The LTTE has accused the Sri Lankan military of obtaining and using chemical weapons against its combatants and Tamil civilians. In 2001 the LTTE claimed that the government had obtained banned chemical weapons, and warned of "dangerous consequences" should they be deployed on the battlefield. The accusation was made in relation to the government's purchase of RPO-A Shmel Thermobaric rocket launchers, which are neither banned nor are chemical weapons. The pro-LTTE politician Joseph Pararajasingham also referred to these as banned chemical weapons solely intended to annihilate the Tamil people.
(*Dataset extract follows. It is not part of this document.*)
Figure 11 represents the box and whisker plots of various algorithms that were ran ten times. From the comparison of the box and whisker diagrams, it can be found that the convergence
In 2009 a senior LTTE commander claimed to have witnessed and escaped extensive chemical attacks against LTTE combatants. A 2009 United States diplomatic cable leak however indicates that the International Committee of the Red Cross and the High Commissioner of India in Sri Lanka reported that their medical teams treating the wounded during the final stages of the war came across no evidence of chemical weapons use by government forces as alleged by Tamil groups. The UN Secretary General's Panel of Experts on Accountability in Sri Lanka reported allegations that chemical agents were used against civilians, but stated that it could not reach a conclusion regarding their credibility.

In 2010 the wife of cartoonist Prageeth Eknaligoda has claimed that he went missing after he started researching the Sri Lankan military's use of chemical weapons in war and started publicizing his findings to diplomats outside Sri Lanka.
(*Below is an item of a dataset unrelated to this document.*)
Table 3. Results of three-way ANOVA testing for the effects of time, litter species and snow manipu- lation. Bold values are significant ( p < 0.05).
In January 2014, the Roman Catholic Bishops in the former war zone called for an international inquiry as to whether government forces used cluster munitions and chemical weapons in densely populated areas.

==Allegations against the LTTE==
The Sri Lankan government has accused the LTTE of planning and carrying out chemical attacks. In 2007 the Sri Lankan Prime Minister Ratnasiri Wickremanayake claimed that security forces had intercepted rebels transporting large quantities of acid in preparation for a major attack. In 2009 the Sri Lankan military reported that they had captured a stock of gas masks and chemical resistant suits from an LTTE camp in Mullaithivu. The Defence Ministry claimed that the LTTE had been carrying out low impact chemical gas attacks during the course of the final Eelam war, and that this discovery was evidence of a plot for a massive chemical attack. Foreign Secretary Palitha Kohona stated that the government has requested an investigation from the Organisation for the Prohibition of Chemical Weapons into charges of chemical weapons use by the LTTE.

In 1990 the LTTE conducted a chemical attack using commercially obtained barrels of chlorine gas against a Sri Lanka army encampment in eastern Kiran, in the Batticaloa district. This was noted as the first non-state use of a chemical weapon in warfare. LTTE also used the non-lethal agent CS gas against advancing government troops but with little effect due to the troops being prepared for chemical warfare however several soldiers developed breathing difficulties. The aerosol version of CS gas is commonly used for tear gas in riot control but it is used in several variants some of which can cause severe burns. The symptoms reported by soldiers however were mild and limited to breathing difficulties, vomiting and skin rashes.